[AIM]: Give back the full material, exactly as it reads.

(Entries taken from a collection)
· · ·

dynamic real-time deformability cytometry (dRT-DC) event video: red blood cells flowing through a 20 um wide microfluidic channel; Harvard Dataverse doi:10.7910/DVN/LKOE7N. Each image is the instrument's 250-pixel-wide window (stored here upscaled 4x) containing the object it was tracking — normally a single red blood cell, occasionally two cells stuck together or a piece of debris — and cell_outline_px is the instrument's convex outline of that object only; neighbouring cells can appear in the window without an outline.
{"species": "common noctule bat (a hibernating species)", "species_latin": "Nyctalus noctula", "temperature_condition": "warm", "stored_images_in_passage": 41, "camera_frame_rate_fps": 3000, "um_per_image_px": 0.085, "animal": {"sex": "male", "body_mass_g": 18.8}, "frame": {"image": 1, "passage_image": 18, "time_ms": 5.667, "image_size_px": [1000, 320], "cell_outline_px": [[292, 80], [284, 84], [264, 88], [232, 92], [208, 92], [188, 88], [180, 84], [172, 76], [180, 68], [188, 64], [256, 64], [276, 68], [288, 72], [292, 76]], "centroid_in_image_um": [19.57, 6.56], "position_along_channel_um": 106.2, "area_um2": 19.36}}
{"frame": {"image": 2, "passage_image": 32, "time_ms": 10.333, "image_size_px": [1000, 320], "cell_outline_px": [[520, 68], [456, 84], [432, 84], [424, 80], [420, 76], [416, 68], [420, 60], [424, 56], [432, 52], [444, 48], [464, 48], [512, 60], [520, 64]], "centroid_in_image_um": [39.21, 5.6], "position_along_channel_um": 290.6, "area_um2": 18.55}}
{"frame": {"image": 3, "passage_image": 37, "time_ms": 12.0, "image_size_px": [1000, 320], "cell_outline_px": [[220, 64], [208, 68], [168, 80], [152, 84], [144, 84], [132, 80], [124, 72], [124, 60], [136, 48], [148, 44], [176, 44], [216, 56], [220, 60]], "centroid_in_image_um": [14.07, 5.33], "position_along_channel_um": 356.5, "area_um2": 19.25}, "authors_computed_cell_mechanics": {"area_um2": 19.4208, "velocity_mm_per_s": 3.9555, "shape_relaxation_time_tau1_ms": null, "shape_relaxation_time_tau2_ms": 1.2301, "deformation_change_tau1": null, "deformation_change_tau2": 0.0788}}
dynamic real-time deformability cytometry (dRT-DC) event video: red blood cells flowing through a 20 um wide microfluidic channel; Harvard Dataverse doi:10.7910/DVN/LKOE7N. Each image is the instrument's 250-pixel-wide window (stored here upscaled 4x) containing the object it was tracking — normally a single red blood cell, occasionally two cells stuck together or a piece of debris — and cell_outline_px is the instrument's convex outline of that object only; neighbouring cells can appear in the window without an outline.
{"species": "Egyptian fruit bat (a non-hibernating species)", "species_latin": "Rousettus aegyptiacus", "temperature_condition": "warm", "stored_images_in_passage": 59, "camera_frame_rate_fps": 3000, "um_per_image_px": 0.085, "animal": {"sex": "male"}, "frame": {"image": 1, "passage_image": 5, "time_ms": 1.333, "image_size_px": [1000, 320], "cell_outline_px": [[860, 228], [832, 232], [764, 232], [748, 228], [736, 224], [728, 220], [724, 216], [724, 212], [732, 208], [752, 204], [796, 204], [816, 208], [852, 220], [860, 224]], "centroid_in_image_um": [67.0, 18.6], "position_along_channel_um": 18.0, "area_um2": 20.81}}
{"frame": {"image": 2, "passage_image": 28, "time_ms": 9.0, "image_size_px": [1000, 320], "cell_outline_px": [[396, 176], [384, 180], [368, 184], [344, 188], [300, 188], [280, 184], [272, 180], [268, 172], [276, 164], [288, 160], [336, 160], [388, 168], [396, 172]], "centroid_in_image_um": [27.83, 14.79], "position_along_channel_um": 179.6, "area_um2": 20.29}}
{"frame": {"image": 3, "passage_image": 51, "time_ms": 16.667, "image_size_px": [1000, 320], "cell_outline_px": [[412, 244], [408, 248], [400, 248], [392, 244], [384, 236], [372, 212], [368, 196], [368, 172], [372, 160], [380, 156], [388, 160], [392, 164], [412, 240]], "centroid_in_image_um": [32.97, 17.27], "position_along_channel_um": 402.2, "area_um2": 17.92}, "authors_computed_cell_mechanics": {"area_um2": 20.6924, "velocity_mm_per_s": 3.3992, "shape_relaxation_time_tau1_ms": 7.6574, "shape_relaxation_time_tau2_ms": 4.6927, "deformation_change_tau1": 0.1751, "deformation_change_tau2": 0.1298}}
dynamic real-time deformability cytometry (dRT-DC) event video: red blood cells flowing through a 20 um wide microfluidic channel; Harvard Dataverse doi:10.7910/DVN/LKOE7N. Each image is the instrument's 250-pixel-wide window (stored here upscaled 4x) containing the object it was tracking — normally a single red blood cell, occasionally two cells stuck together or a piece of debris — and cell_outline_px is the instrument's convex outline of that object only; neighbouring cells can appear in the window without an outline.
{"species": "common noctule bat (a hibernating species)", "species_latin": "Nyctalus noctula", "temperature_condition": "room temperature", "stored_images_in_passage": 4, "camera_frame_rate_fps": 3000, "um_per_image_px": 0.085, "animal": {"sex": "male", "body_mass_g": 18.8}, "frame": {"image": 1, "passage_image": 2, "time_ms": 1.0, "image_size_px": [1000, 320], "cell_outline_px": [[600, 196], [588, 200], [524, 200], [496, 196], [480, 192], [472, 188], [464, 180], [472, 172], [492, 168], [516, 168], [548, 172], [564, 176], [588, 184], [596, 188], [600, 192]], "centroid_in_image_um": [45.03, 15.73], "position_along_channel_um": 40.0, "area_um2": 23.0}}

· · ·

[THE RESULT]:
dynamic real-time deformability cytometry (dRT-DC) event video: red blood cells flowing through a 20 um wide microfluidic channel; Harvard Dataverse doi:10.7910/DVN/LKOE7N. Each image is the instrument's 250-pixel-wide window (stored here upscaled 4x) containing the object it was tracking — normally a single red blood cell, occasionally two cells stuck together or a piece of debris — and cell_outline_px is the instrument's convex outline of that object only; neighbouring cells can appear in the window without an outline.
{"species": "common noctule bat (a hibernating species)", "species_latin": "Nyctalus noctula", "temperature_condition": "warm", "stored_images_in_passage": 41, "camera_frame_rate_fps": 3000, "um_per_image_px": 0.085, "animal": {"sex": "male", "body_mass_g": 18.8}, "frame": {"image": 1, "passage_image": 18, "time_ms": 5.667, "image_size_px": [1000, 320], "cell_outline_px": [[292, 80], [284, 84], [264, 88], [232, 92], [208, 92], [188, 88], [180, 84], [172, 76], [180, 68], [188, 64], [256, 64], [276, 68], [288, 72], [292, 76]], "centroid_in_image_um": [19.57, 6.56], "position_along_channel_um": 106.2, "area_um2": 19.36}}
{"frame": {"image": 2, "passage_image": 32, "time_ms": 10.333, "image_size_px": [1000, 320], "cell_outline_px": [[520, 68], [456, 84], [432, 84], [424, 80], [420, 76], [416, 68], [420, 60], [424, 56], [432, 52], [444, 48], [464, 48], [512, 60], [520, 64]], "centroid_in_image_um": [39.21, 5.6], "position_along_channel_um": 290.6, "area_um2": 18.55}}
{"frame": {"image": 3, "passage_image": 37, "time_ms": 12.0, "image_size_px": [1000, 320], "cell_outline_px": [[220, 64], [208, 68], [168, 80], [152, 84], [144, 84], [132, 80], [124, 72], [124, 60], [136, 48], [148, 44], [176, 44], [216, 56], [220, 60]], "centroid_in_image_um": [14.07, 5.33], "position_along_channel_um": 356.5, "area_um2": 19.25}, "authors_computed_cell_mechanics": {"area_um2": 19.4208, "velocity_mm_per_s": 3.9555, "shape_relaxation_time_tau1_ms": null, "shape_relaxation_time_tau2_ms": 1.2301, "deformation_change_tau1": null, "deformation_change_tau2": 0.0788}}
dynamic real-time deformability cytometry (dRT-DC) event video: red blood cells flowing through a 20 um wide microfluidic channel; Harvard Dataverse doi:10.7910/DVN/LKOE7N. Each image is the instrument's 250-pixel-wide window (stored here upscaled 4x) containing the object it was tracking — normally a single red blood cell, occasionally two cells stuck together or a piece of debris — and cell_outline_px is the instrument's convex outline of that object only; neighbouring cells can appear in the window without an outline.
{"species": "Egyptian fruit bat (a non-hibernating species)", "species_latin": "Rousettus aegyptiacus", "temperature_condition": "warm", "stored_images_in_passage": 59, "camera_frame_rate_fps": 3000, "um_per_image_px": 0.085, "animal": {"sex": "male"}, "frame": {"image": 1, "passage_image": 5, "time_ms": 1.333, "image_size_px": [1000, 320], "cell_outline_px": [[860, 228], [832, 232], [764, 232], [748, 228], [736, 224], [728, 220], [724, 216], [724, 212], [732, 208], [752, 204], [796, 204], [816, 208], [852, 220], [860, 224]], "centroid_in_image_um": [67.0, 18.6], "position_along_channel_um": 18.0, "area_um2": 20.81}}
{"frame": {"image": 2, "passage_image": 28, "time_ms": 9.0, "image_size_px": [1000, 320], "cell_outline_px": [[396, 176], [384, 180], [368, 184], [344, 188], [300, 188], [280, 184], [272, 180], [268, 172], [276, 164], [288, 160], [336, 160], [388, 168], [396, 172]], "centroid_in_image_um": [27.83, 14.79], "position_along_channel_um": 179.6, "area_um2": 20.29}}
{"frame": {"image": 3, "passage_image": 51, "time_ms": 16.667, "image_size_px": [1000, 320], "cell_outline_px": [[412, 244], [408, 248], [400, 248], [392, 244], [384, 236], [372, 212], [368, 196], [368, 172], [372, 160], [380, 156], [388, 160], [392, 164], [412, 240]], "centroid_in_image_um": [32.97, 17.27], "position_along_channel_um": 402.2, "area_um2": 17.92}, "authors_computed_cell_mechanics": {"area_um2": 20.6924, "velocity_mm_per_s": 3.3992, "shape_relaxation_time_tau1_ms": 7.6574, "shape_relaxation_time_tau2_ms": 4.6927, "deformation_change_tau1": 0.1751, "deformation_change_tau2": 0.1298}}
dynamic real-time deformability cytometry (dRT-DC) event video: red blood cells flowing through a 20 um wide microfluidic channel; Harvard Dataverse doi:10.7910/DVN/LKOE7N. Each image is the instrument's 250-pixel-wide window (stored here upscaled 4x) containing the object it was tracking — normally a single red blood cell, occasionally two cells stuck together or a piece of debris — and cell_outline_px is the instrument's convex outline of that object only; neighbouring cells can appear in the window without an outline.
{"species": "common noctule bat (a hibernating species)", "species_latin": "Nyctalus noctula", "temperature_condition": "room temperature", "stored_images_in_passage": 4, "camera_frame_rate_fps": 3000, "um_per_image_px": 0.085, "animal": {"sex": "male", "body_mass_g": 18.8}, "frame": {"image": 1, "passage_image": 2, "time_ms": 1.0, "image_size_px": [1000, 320], "cell_outline_px": [[600, 196], [588, 200], [524, 200], [496, 196], [480, 192], [472, 188], [464, 180], [472, 172], [492, 168], [516, 168], [548, 172], [564, 176], [588, 184], [596, 188], [600, 192]], "centroid_in_image_um": [45.03, 15.73], "position_along_channel_um": 40.0, "area_um2": 23.0}}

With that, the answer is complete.